A Sustainable Workforce Starts With You

Houston: The Key to Tomorrow is Skilled Workforce Development

The following article originally appeared in the August newsletter to clients of FMI Corporation.  Reprinted with permission.

Any person related to the construction industry not keenly aware of the skilled craftworker shortage is simply not paying attention or is in denial.  All reliable sources validate the shortage.  In a recent National AGC survey, over 70 percent of the contractors responding indicated they are experiencing a shortage of these highly trained and highly critical workers.  These contractors represent both general and specialty contractors and serve all major nonresidential market sectors: Commercial, Industrial, Municipal/Utility, and Highway/Heavy.  They also represent a broad cross section of geography: those areas where unions remain strong with traditional apprenticeship programs, and those areas where open-shop labor policies prevail and formal training programs are more aimed at industrial crafts or conducted in-house.  The shortage is real now and is projected to grow.

There are already innovative responses – prefab, for example, which allows greater productivity per traditional craftsman in an off-site, controlled environment.  And, more recently, new companies, funded by experienced technology venture capital funds, have charged into the marketplace.  These new arrivals hope to disrupt the long-entrenched value chains using technology, artificial intelligence, machine learning, and robotics.  They will build most of the structure off-site in a manufacturing mode, then assemble and install on-site.  They purport to offer both schedule and cost advantages.  Katerra and Full-Stack Modular are examples; their websites deserve a look.  Certainly, 3D printing is also gaining momentum and the capacity to produce larger structures.
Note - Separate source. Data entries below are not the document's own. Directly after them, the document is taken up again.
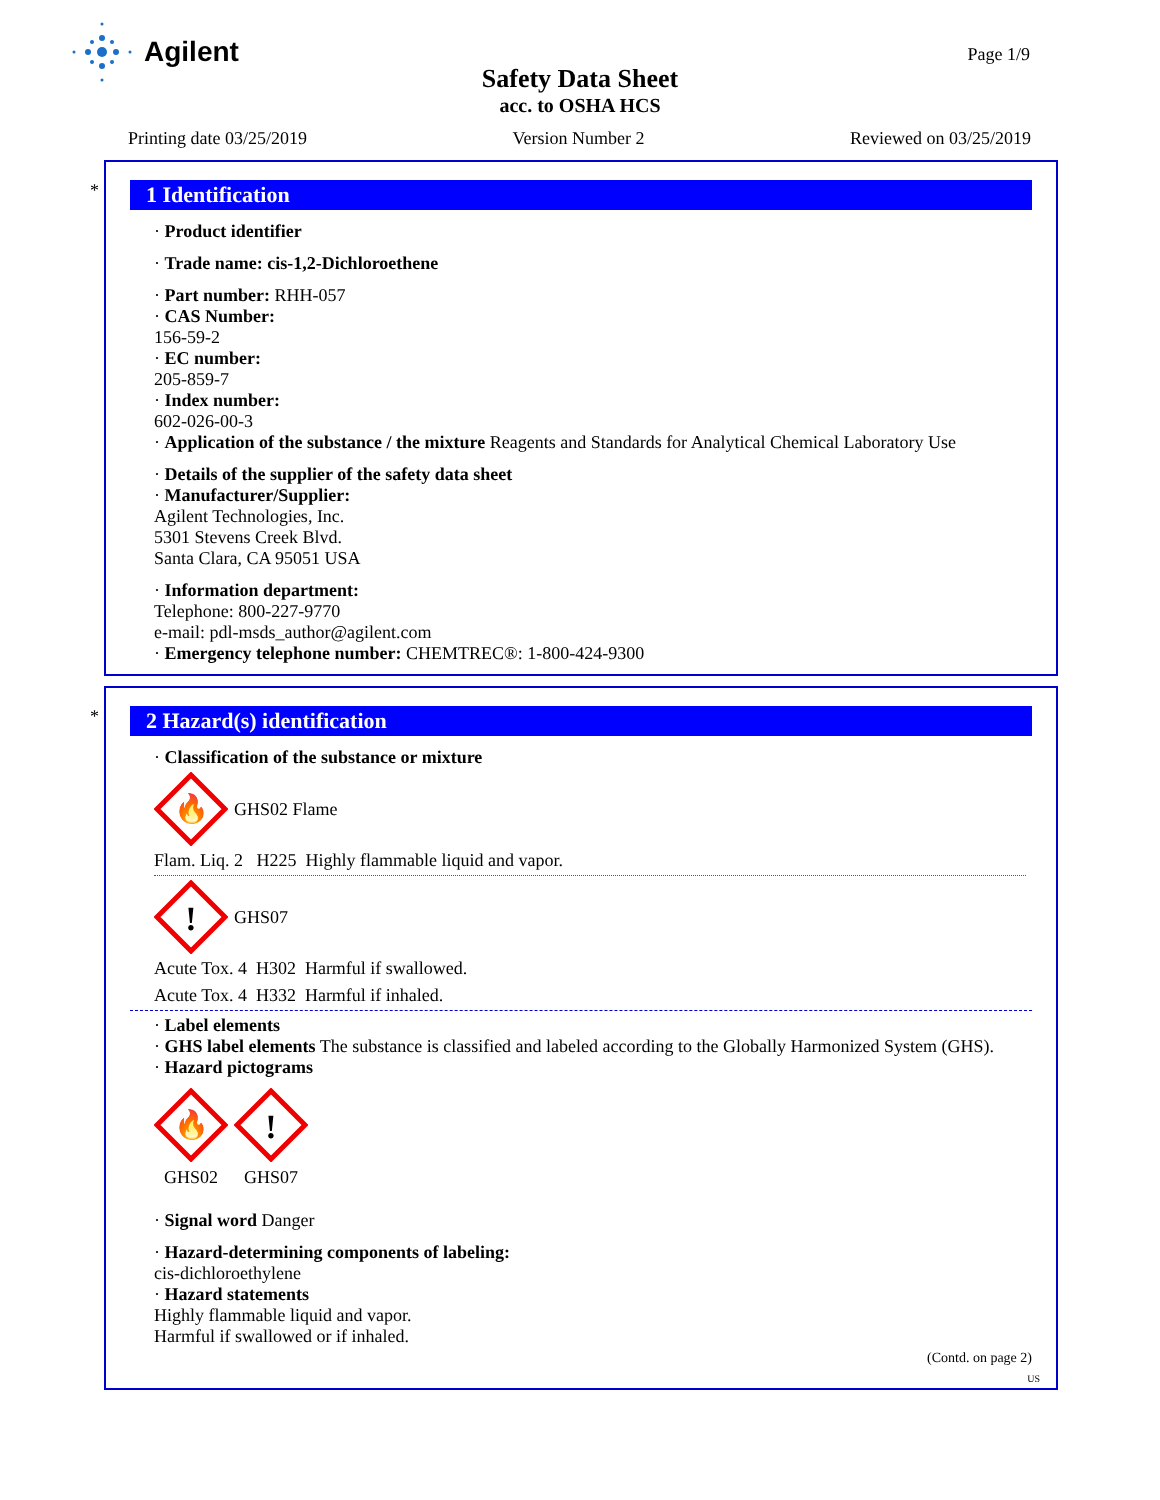Agilent
Page 1/9
Safety Data Sheet
acc. to OSHA HCS
Printing date 03/25/2019 Version Number 2 Reviewed on 03/25/2019
*
1 Identification
· Product identifier
· Trade name: cis-1,2-Dichloroethene
· Part number: RHH-057
· CAS Number:
156-59-2
· EC number:
205-859-7
· Index number:
602-026-00-3
· Application of the substance / the mixture Reagents and Standards for Analytical Chemical Laboratory Use
· Details of the supplier of the safety data sheet
· Manufacturer/Supplier:
Agilent Technologies, Inc.
5301 Stevens Creek Blvd.
Santa Clara, CA 95051 USA
· Information department:
Telephone: 800-227-9770
e-mail: pdl-msds_author@agilent.com
· Emergency telephone number: CHEMTREC®: 1-800-424-9300
*
2 Hazard(s) identification
· Classification of the substance or mixture
🔥
GHS02 Flame
Flam. Liq. 2 H225 Highly flammable liquid and vapor.
!
GHS07
Acute Tox. 4 H302 Harmful if swallowed.
Acute Tox. 4 H332 Harmful if inhaled.
· Label elements
· GHS label elements The substance is classified and labeled according to the Globally Harmonized System (GHS).
· Hazard pictograms
🔥
GHS02
!
GHS07
· Signal word Danger
· Hazard-determining components of labeling:
cis-dichloroethylene
· Hazard statements
Highly flammable liquid and vapor.
Harmful if swallowed or if inhaled.
(Contd. on page 2)
US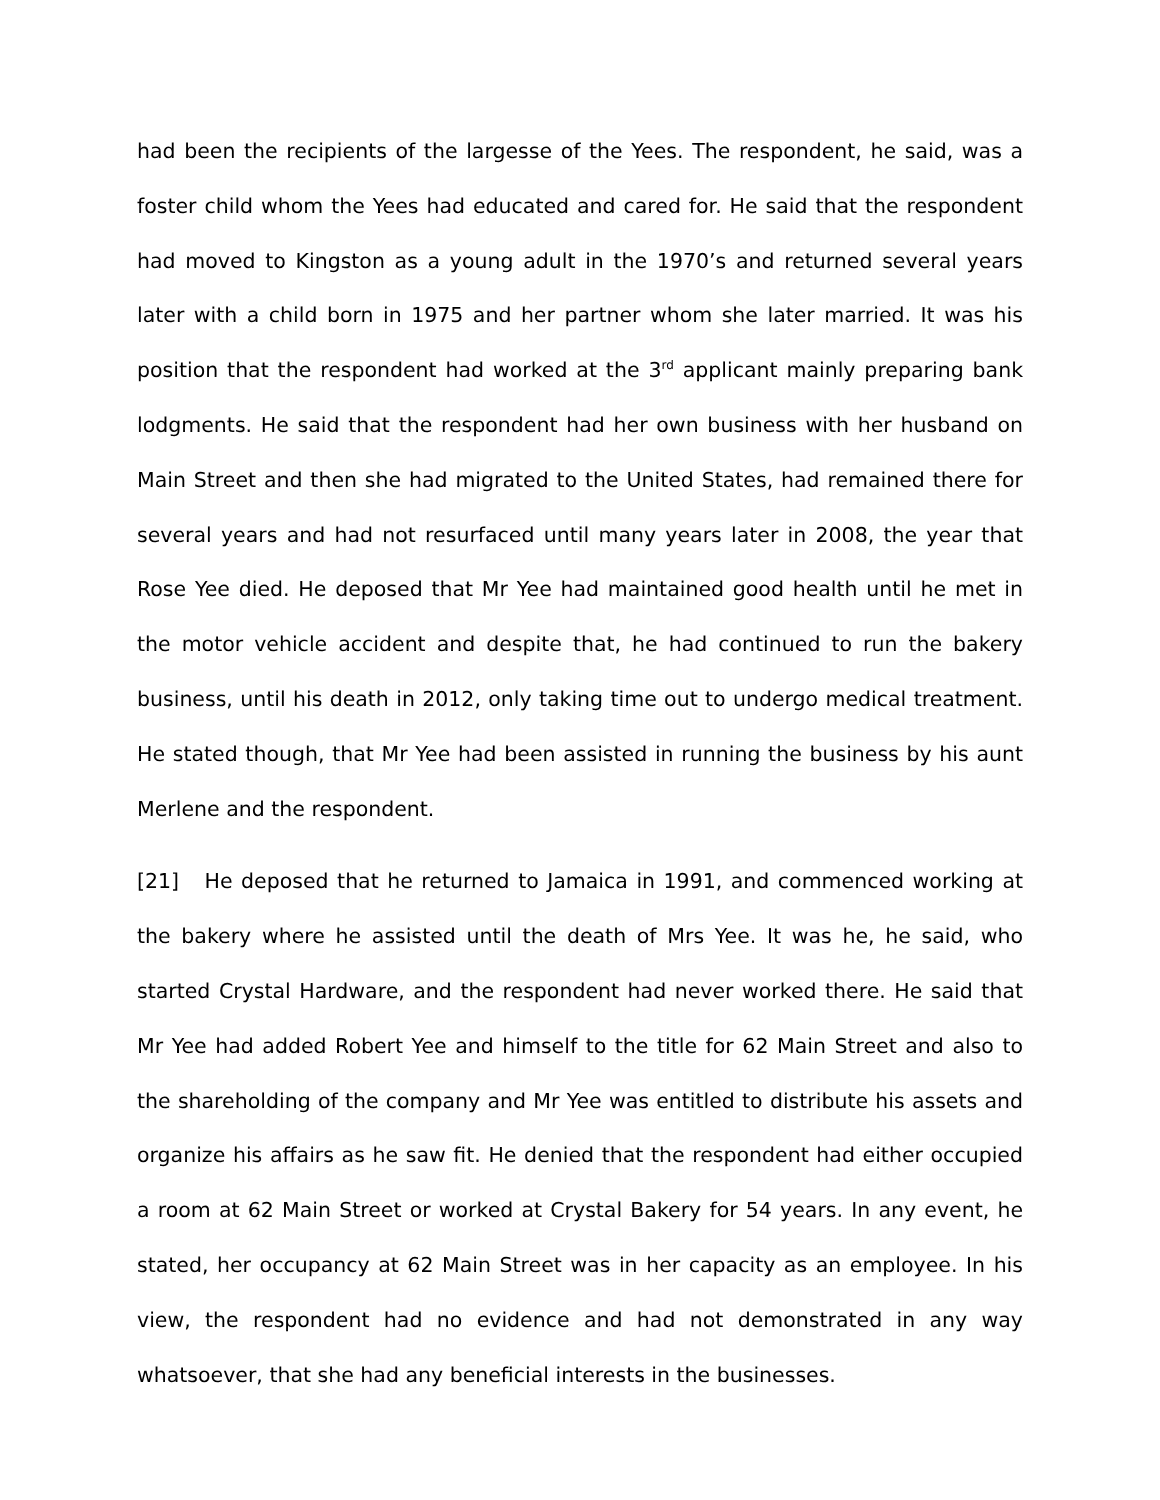had been the recipients of the largesse of the Yees. The respondent, he said, was a foster child whom the Yees had educated and cared for. He said that the respondent had moved to Kingston as a young adult in the 1970’s and returned several years later with a child born in 1975 and her partner whom she later married. It was his position that the respondent had worked at the 3<sup>rd</sup> applicant mainly preparing bank lodgments. He said that the respondent had her own business with her husband on Main Street and then she had migrated to the United States, had remained there for several years and had not resurfaced until many years later in 2008, the year that Rose Yee died. He deposed that Mr Yee had maintained good health until he met in the motor vehicle accident and despite that, he had continued to run the bakery business, until his death in 2012, only taking time out to undergo medical treatment. He stated though, that Mr Yee had been assisted in running the business by his aunt Merlene and the respondent.
[21] He deposed that he returned to Jamaica in 1991, and commenced working at the bakery where he assisted until the death of Mrs Yee. It was he, he said, who started Crystal Hardware, and the respondent had never worked there. He said that Mr Yee had added Robert Yee and himself to the title for 62 Main Street and also to the shareholding of the company and Mr Yee was entitled to distribute his assets and organize his affairs as he saw fit. He denied that the respondent had either occupied a room at 62 Main Street or worked at Crystal Bakery for 54 years. In any event, he stated, her occupancy at 62 Main Street was in her capacity as an employee. In his view, the respondent had no evidence and had not demonstrated in any way whatsoever, that she had any beneficial interests in the businesses.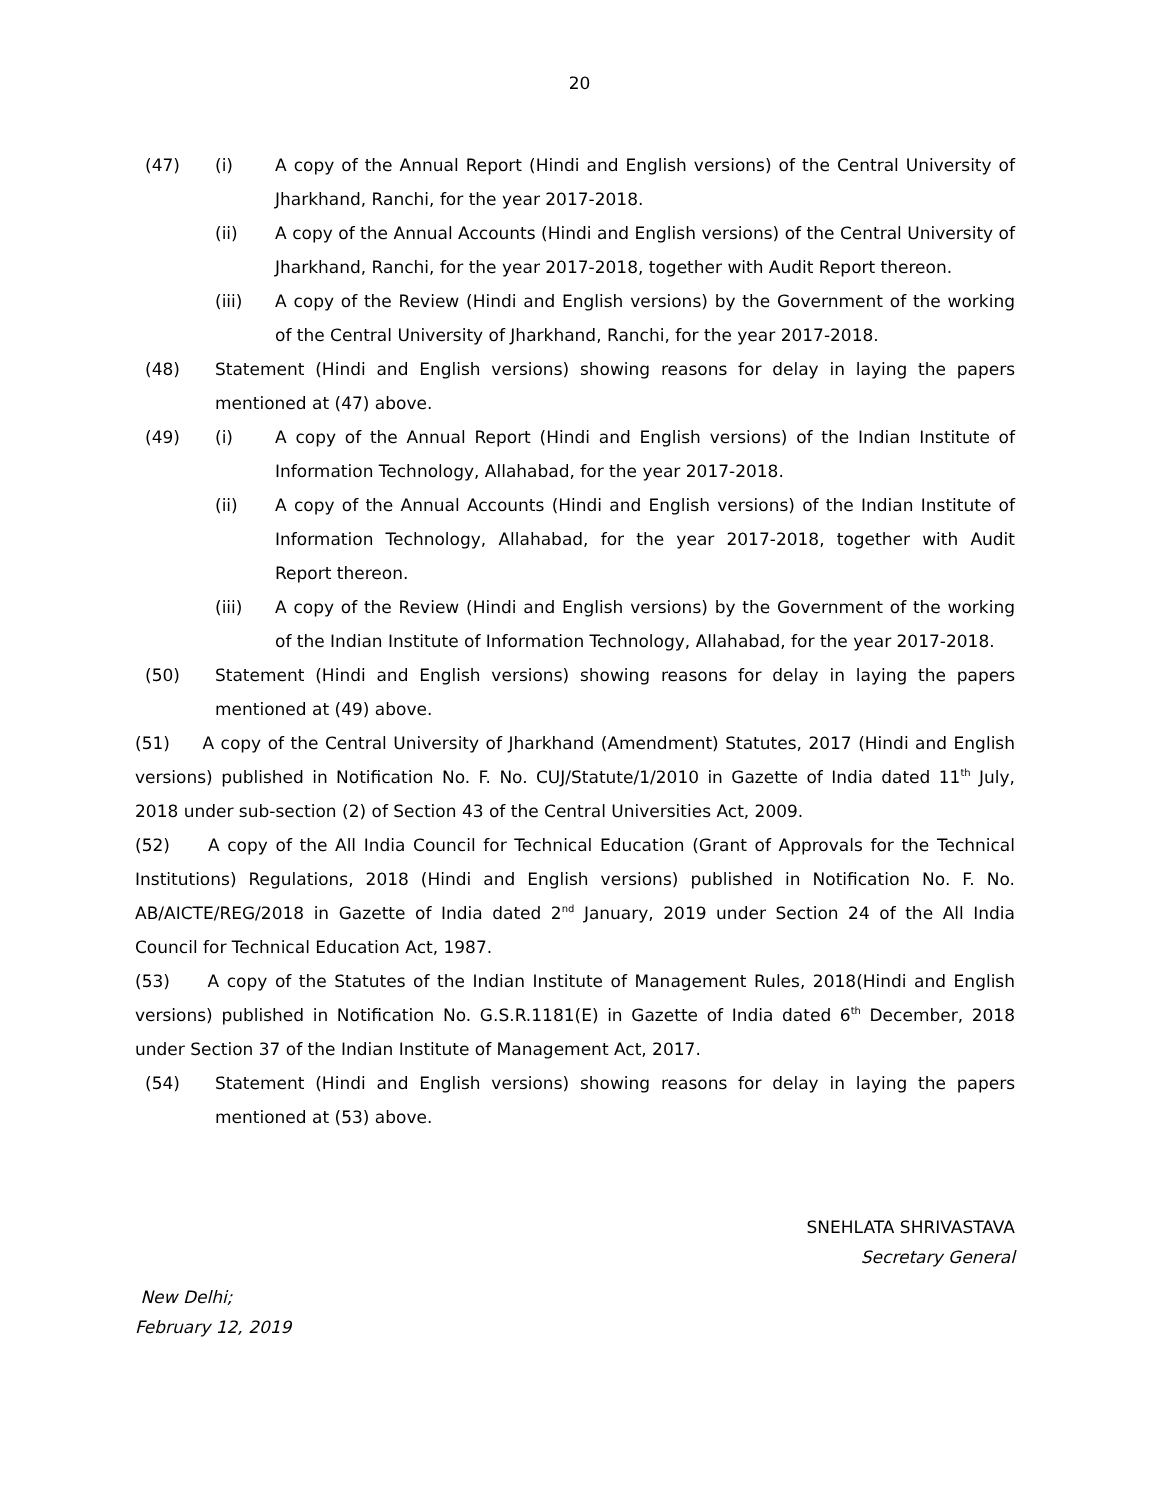20
(47) (i) A copy of the Annual Report (Hindi and English versions) of the Central University of Jharkhand, Ranchi, for the year 2017-2018.
(ii) A copy of the Annual Accounts (Hindi and English versions) of the Central University of Jharkhand, Ranchi, for the year 2017-2018, together with Audit Report thereon.
(iii) A copy of the Review (Hindi and English versions) by the Government of the working of the Central University of Jharkhand, Ranchi, for the year 2017-2018.
(48) Statement (Hindi and English versions) showing reasons for delay in laying the papers mentioned at (47) above.
(49) (i) A copy of the Annual Report (Hindi and English versions) of the Indian Institute of Information Technology, Allahabad, for the year 2017-2018.
(ii) A copy of the Annual Accounts (Hindi and English versions) of the Indian Institute of Information Technology, Allahabad, for the year 2017-2018, together with Audit Report thereon.
(iii) A copy of the Review (Hindi and English versions) by the Government of the working of the Indian Institute of Information Technology, Allahabad, for the year 2017-2018.
(50) Statement (Hindi and English versions) showing reasons for delay in laying the papers mentioned at (49) above.
(51) A copy of the Central University of Jharkhand (Amendment) Statutes, 2017 (Hindi and English versions) published in Notification No. F. No. CUJ/Statute/1/2010 in Gazette of India dated 11<sup>th</sup> July, 2018 under sub-section (2) of Section 43 of the Central Universities Act, 2009.
(52) A copy of the All India Council for Technical Education (Grant of Approvals for the Technical Institutions) Regulations, 2018 (Hindi and English versions) published in Notification No. F. No. AB/AICTE/REG/2018 in Gazette of India dated 2<sup>nd</sup> January, 2019 under Section 24 of the All India Council for Technical Education Act, 1987.
(53) A copy of the Statutes of the Indian Institute of Management Rules, 2018(Hindi and English versions) published in Notification No. G.S.R.1181(E) in Gazette of India dated 6<sup>th</sup> December, 2018 under Section 37 of the Indian Institute of Management Act, 2017.
(54) Statement (Hindi and English versions) showing reasons for delay in laying the papers mentioned at (53) above.
SNEHLATA SHRIVASTAVA
Secretary General
New Delhi;
February 12, 2019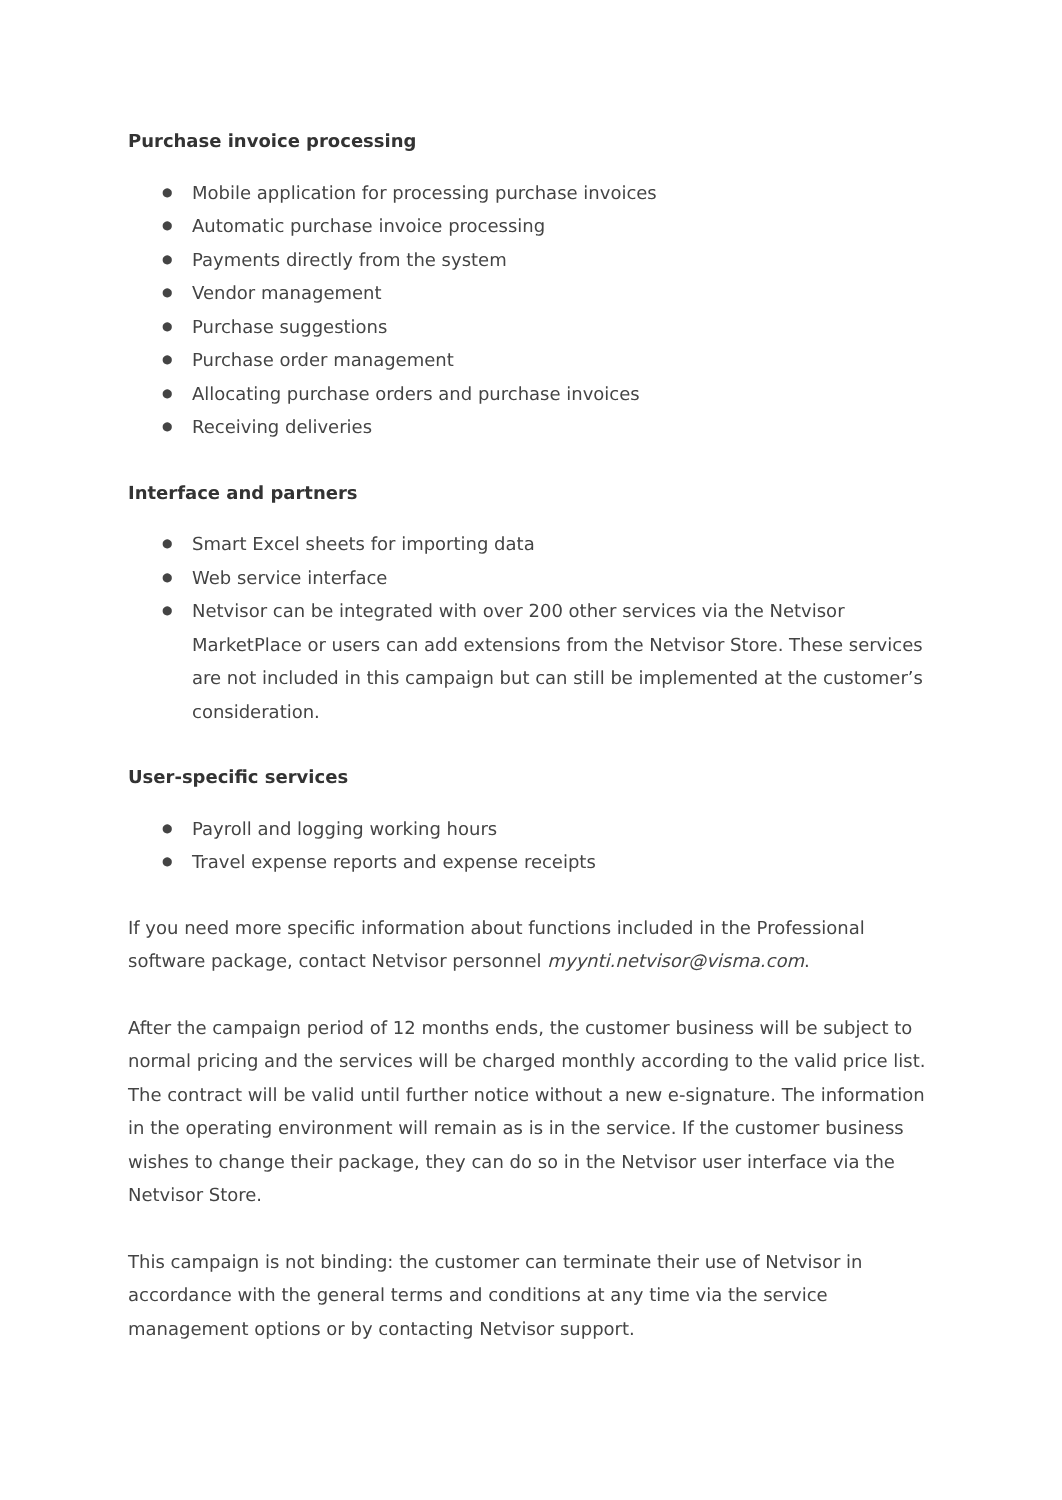Purchase invoice processing
● Mobile application for processing purchase invoices
● Automatic purchase invoice processing
● Payments directly from the system
● Vendor management
● Purchase suggestions
● Purchase order management
● Allocating purchase orders and purchase invoices
● Receiving deliveries
Interface and partners
● Smart Excel sheets for importing data
● Web service interface
● Netvisor can be integrated with over 200 other services via the Netvisor MarketPlace or users can add extensions from the Netvisor Store. These services are not included in this campaign but can still be implemented at the customer’s consideration.
User-specific services
● Payroll and logging working hours
● Travel expense reports and expense receipts
If you need more specific information about functions included in the Professional software package, contact Netvisor personnel myynti.netvisor@visma.com.
After the campaign period of 12 months ends, the customer business will be subject to normal pricing and the services will be charged monthly according to the valid price list. The contract will be valid until further notice without a new e-signature. The information in the operating environment will remain as is in the service. If the customer business wishes to change their package, they can do so in the Netvisor user interface via the Netvisor Store.
This campaign is not binding: the customer can terminate their use of Netvisor in accordance with the general terms and conditions at any time via the service management options or by contacting Netvisor support.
However, while these options hold promise and will help ameliorate the shortage so buildings can be built with competitive schedules and budgets, none will replace the continuous need for senior leaders to ensure that there is a serious skilled workforce development initiative in their companies, in their associations, and in their communities.  As a matter of fact, these programs need to be strengthened to recognize the complexity of the tools of tomorrow and their increased capacity for both productivity and data recording.  Skilled workers will always be needed to program the robots, make the inevitable adjustments, and finish these jobs – no matter where components are built.

The Houston construction community recognizes this need and is responding at every level.  The Construction Career Collaborative (C3) is a membership organization supported by all major construction associations and many general and specialty contractors as well as owners, both institutional and private.  To be a member, a contractor agrees to play by the law and have verifiable, approved, specific safety and craft training for his workers.  Owners then specify that this project is “a C3 Job.”  Compliance can be verified.  The group works with the Greater Houston Partnership and Upskill Houston, an initiative to partner community colleges with industries to create the post-secondary, technical training needed for Houston’s future workforce.  The building trades unions are collaborating too.  And there are also some exceptional in-house workforce development programs that will be reviewed in coming articles.  These integrated initiatives are beginning to gain real traction and can serve as models for restoring construction craftwork to a desirable blue-collar career option.